The first is a 15M parameters model that I trained from scratch.

For the second, I took Karpathy’s 110M parameters model that was trained to generate stories (without instruction) and I fine-tuned it with LoRA. For LoRA, I took inspiration from wlamond’s PR. It uses PyTorch’s parametrizations feature which is very handy. I used a rank of 2 and added LoRA to Wq , Wk , Wv , Wo. I chose this because in LoRA paper, it seemed like a rank of 2 applied to Wq , Wk , Wv , Wo already yielded good results.

In the end, it seemed like the fine-tuned model performed better at crafting stories following the prompt. This was not surprising since it is larger and had been pre-trained longer by Karpathy. (I trained it for ~5hrs to get a loss of ~0.8)

Generation and Limits

For the generation part, I stop the model whenever it outputs an end of sequence token, or a ‘The end’. I would say it worked 70% of the time, but sometimes, the model continue with a second story.
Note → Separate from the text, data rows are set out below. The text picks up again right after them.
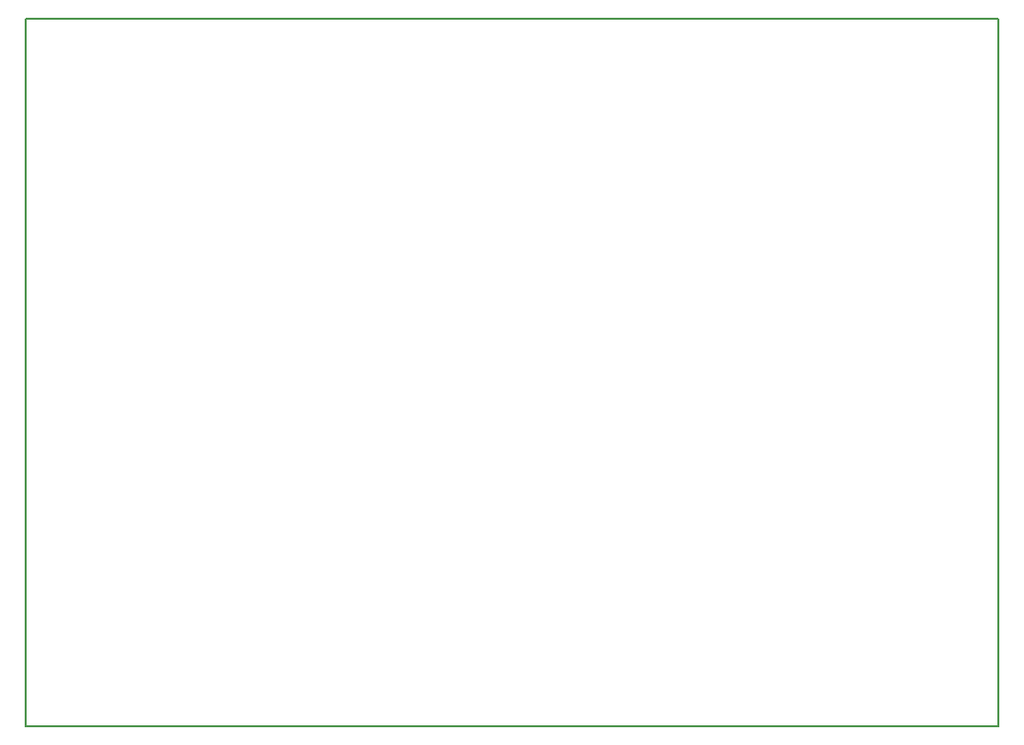
<source format=gm1>
G04 MADE WITH FRITZING*
G04 WWW.FRITZING.ORG*
G04 DOUBLE SIDED*
G04 HOLES PLATED*
G04 CONTOUR ON CENTER OF CONTOUR VECTOR*
%ASAXBY*%
%FSLAX23Y23*%
%MOIN*%
%OFA0B0*%
%SFA1.0B1.0*%
%ADD10R,3.292560X2.395540*%
%ADD11C,0.008000*%
%ADD10C,0.008*%
%LNCONTOUR*%
G90*
G70*
G54D10*
G54D11*
X4Y2392D02*
X3289Y2392D01*
X3289Y4D01*
X4Y4D01*
X4Y2392D01*
D02*
G04 End of contour*
M02*
</source>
Currently, the models only support prompts like ‘Write a story. In the story, try to use the verb “{verb}”, the noun “{noun}” and the adjective “{adj}”. The story has the following features: it should contain a dialogue. Possible story:’, that is, prompts that look like the one in the training set. Plus, in order for the story to make sense, the verb, noun and adjective given must be common words that are present in the training set. It would be interesting to make the dataset more diverse.

Conclusion

Voilà! That’s how I trained my models to follow simple instructions to write tiny stories. You can try it on your own, by following the README of the repo. There are lots of things to improve of course and the models make mistakes, but I thought it was cool that it worked pretty decently!